DESCRIPTION OF THE TASK »
Look through the material below. Return exactly the lines from the one with "table_header [819, 161, 1113, 189]" through the one with "table_cell [744, 191, 818, 387]", both included.

GIVEN RECORDS »
• • • • •

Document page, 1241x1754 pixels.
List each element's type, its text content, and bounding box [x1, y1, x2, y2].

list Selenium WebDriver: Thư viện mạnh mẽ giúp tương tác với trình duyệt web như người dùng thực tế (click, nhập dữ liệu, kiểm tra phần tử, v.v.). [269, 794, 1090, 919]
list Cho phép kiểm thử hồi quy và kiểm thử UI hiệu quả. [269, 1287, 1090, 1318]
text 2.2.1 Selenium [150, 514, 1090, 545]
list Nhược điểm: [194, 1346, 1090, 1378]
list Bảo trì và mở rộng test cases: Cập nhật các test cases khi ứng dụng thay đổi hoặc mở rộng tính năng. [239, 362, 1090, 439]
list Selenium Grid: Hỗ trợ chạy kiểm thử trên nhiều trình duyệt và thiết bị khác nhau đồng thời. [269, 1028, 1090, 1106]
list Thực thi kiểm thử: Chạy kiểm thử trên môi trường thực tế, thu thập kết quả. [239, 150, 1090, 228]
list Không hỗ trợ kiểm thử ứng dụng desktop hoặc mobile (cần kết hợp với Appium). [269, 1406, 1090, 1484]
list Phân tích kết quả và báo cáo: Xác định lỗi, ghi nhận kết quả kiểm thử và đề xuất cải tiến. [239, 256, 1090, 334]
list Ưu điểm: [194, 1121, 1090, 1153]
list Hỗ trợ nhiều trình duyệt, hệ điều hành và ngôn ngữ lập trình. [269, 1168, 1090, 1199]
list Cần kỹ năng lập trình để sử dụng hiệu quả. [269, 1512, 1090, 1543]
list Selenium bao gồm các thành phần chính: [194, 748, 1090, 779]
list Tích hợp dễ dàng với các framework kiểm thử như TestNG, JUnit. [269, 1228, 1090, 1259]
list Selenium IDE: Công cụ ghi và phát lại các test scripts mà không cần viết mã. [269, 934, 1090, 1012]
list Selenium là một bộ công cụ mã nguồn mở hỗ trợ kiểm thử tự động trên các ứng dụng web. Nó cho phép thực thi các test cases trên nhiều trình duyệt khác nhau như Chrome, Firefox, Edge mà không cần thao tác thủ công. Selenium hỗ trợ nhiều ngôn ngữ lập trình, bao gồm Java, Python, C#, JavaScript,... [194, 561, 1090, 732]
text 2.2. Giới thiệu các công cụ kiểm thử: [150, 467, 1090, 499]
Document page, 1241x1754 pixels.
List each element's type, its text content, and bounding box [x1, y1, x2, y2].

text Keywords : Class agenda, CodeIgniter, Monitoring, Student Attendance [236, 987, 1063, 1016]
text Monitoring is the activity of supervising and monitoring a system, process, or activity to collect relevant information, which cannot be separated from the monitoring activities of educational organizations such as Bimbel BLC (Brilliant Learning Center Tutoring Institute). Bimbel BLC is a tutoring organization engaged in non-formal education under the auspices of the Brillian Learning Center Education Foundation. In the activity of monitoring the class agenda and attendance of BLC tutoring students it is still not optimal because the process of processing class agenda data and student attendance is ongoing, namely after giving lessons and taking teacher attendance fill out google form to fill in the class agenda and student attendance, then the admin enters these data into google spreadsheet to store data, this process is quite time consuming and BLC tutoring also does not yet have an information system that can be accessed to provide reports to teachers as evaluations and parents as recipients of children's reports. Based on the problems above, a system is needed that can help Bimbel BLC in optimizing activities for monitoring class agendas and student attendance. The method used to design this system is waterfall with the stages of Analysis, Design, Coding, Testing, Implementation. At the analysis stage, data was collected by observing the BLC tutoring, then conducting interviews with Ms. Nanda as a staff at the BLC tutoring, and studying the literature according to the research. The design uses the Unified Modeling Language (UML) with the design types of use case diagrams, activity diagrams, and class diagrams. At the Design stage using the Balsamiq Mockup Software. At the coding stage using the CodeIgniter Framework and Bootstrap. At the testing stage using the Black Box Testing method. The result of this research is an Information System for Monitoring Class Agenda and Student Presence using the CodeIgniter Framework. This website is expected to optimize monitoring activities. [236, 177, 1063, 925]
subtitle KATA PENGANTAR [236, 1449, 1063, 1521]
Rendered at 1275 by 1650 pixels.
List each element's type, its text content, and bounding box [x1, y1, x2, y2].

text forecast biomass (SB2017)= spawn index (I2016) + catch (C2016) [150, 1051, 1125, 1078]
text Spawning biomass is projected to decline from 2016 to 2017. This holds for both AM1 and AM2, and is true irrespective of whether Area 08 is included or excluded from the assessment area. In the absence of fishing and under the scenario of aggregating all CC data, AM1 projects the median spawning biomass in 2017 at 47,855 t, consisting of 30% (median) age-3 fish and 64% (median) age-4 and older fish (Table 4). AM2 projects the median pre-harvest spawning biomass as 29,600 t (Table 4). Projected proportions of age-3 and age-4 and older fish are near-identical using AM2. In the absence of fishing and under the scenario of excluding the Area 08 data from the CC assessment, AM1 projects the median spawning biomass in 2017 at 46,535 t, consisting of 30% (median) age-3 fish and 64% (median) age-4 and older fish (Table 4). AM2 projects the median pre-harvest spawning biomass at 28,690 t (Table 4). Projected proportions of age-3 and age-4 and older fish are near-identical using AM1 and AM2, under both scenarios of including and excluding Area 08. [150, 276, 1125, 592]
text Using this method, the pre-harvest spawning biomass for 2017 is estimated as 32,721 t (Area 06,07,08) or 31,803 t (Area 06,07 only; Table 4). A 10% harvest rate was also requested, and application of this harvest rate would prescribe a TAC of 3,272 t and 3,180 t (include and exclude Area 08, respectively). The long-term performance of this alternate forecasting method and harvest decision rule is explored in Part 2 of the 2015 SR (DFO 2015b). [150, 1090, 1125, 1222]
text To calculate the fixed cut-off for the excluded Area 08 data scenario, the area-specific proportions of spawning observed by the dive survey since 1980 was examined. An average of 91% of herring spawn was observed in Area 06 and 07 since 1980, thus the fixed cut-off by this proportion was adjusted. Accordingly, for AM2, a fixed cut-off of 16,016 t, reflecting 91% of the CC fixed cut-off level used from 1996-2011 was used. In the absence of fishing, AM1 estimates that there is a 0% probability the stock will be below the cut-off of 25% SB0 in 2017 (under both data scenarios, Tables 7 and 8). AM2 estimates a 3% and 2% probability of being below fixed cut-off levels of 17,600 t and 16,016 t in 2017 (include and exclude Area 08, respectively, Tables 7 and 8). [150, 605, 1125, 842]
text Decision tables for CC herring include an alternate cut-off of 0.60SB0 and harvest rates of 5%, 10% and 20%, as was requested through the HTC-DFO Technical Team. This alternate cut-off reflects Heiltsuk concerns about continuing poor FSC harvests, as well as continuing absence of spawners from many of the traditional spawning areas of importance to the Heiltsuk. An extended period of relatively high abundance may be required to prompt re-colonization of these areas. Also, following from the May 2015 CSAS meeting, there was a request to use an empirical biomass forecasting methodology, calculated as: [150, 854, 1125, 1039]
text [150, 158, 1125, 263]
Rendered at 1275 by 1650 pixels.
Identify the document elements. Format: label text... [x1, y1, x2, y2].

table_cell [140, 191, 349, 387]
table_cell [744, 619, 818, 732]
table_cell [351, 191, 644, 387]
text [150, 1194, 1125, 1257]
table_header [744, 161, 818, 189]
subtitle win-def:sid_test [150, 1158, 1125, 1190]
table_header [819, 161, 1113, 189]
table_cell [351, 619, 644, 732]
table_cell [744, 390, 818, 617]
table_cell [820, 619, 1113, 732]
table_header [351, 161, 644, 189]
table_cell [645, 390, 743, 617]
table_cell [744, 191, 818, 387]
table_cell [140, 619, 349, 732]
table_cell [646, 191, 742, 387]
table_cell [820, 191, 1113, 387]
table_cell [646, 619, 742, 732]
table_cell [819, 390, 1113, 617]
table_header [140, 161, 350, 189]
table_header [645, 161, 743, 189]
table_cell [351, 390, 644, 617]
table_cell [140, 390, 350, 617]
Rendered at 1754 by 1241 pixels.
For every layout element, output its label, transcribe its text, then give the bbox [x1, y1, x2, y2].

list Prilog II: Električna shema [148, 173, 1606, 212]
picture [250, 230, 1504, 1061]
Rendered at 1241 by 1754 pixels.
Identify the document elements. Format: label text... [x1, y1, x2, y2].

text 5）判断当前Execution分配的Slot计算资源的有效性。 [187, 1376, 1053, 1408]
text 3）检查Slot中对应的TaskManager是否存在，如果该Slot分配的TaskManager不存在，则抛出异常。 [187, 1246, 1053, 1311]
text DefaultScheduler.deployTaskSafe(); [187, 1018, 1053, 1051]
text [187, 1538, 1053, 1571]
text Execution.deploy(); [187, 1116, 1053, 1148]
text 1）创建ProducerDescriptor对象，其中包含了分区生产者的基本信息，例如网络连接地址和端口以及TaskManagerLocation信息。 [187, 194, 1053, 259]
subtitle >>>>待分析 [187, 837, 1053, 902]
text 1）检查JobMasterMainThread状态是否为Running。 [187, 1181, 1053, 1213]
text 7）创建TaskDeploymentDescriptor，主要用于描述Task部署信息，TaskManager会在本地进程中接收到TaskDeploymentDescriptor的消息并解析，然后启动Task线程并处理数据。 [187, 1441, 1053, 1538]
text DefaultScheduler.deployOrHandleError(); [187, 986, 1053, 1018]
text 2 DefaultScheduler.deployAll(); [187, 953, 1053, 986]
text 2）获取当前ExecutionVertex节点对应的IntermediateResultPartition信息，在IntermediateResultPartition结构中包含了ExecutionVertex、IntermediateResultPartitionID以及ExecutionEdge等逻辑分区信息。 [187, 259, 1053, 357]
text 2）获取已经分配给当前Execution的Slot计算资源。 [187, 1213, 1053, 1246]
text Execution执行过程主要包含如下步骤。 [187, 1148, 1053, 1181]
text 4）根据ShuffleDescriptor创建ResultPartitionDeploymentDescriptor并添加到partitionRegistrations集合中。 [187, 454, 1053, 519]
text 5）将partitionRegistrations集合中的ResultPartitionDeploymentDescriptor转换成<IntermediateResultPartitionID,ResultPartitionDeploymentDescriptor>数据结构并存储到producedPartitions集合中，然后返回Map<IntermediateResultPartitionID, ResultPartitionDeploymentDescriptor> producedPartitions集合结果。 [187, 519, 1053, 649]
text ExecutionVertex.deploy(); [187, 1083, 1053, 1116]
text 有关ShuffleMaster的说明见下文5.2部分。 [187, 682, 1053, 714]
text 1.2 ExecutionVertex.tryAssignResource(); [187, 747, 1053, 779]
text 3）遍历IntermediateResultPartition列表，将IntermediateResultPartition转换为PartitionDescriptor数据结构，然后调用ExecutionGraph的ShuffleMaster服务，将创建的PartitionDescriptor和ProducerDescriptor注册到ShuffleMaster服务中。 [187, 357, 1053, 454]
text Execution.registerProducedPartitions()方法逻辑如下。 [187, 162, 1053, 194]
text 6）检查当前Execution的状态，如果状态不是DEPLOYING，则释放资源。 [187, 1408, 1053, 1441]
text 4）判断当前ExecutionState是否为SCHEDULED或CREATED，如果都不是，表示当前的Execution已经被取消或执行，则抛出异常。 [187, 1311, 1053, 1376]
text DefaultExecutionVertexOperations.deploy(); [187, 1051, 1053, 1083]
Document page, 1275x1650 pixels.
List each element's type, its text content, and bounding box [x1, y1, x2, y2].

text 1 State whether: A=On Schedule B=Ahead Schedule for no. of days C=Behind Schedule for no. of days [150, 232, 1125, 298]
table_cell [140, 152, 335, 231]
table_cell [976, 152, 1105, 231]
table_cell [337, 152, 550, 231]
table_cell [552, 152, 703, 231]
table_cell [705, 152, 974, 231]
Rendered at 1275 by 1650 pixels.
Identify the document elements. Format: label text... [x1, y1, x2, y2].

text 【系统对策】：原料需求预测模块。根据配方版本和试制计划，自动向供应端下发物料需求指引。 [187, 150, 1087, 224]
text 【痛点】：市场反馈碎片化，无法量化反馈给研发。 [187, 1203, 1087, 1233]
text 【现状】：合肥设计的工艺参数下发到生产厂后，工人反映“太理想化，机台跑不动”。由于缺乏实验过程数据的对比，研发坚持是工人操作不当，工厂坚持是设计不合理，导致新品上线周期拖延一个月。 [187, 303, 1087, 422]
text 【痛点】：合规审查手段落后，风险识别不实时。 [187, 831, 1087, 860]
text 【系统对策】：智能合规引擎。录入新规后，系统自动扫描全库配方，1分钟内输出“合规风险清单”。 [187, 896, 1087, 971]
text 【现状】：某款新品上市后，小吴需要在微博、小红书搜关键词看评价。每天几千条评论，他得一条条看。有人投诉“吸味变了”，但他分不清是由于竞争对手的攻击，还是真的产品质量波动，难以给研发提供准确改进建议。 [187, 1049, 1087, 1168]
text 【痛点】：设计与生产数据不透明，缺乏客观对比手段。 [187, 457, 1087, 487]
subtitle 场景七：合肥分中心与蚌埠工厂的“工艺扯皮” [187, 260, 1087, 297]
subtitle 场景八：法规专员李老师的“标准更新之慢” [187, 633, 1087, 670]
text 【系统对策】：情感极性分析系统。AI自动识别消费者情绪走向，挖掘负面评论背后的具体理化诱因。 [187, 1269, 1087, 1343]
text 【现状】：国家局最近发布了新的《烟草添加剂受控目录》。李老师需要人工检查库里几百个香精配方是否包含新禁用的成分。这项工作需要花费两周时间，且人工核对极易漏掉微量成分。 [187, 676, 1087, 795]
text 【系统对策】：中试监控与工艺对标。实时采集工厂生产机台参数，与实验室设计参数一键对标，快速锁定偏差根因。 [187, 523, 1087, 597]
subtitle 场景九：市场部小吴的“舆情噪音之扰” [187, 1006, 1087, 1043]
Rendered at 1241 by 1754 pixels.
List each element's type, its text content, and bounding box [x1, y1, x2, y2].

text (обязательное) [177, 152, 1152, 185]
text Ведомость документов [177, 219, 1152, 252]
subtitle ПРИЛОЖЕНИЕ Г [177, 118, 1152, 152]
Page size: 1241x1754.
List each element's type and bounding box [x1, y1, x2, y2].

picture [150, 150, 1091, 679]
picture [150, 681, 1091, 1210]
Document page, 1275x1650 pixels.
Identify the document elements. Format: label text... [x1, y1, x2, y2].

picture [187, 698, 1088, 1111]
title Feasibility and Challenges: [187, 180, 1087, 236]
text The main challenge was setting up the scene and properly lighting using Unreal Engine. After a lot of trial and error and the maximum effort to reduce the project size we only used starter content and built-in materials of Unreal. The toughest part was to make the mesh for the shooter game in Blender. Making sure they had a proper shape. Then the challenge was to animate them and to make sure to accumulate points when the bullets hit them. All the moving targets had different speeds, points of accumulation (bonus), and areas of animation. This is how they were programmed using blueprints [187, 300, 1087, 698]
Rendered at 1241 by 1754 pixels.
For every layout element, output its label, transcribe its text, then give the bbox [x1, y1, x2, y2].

• • • • •

SOLUTION FOR THIS PROBLEM »
table_header [819, 161, 1113, 189]
table_cell [351, 619, 644, 732]
table_cell [744, 390, 818, 617]
table_cell [820, 619, 1113, 732]
table_header [351, 161, 644, 189]
table_cell [645, 390, 743, 617]
table_cell [744, 191, 818, 387]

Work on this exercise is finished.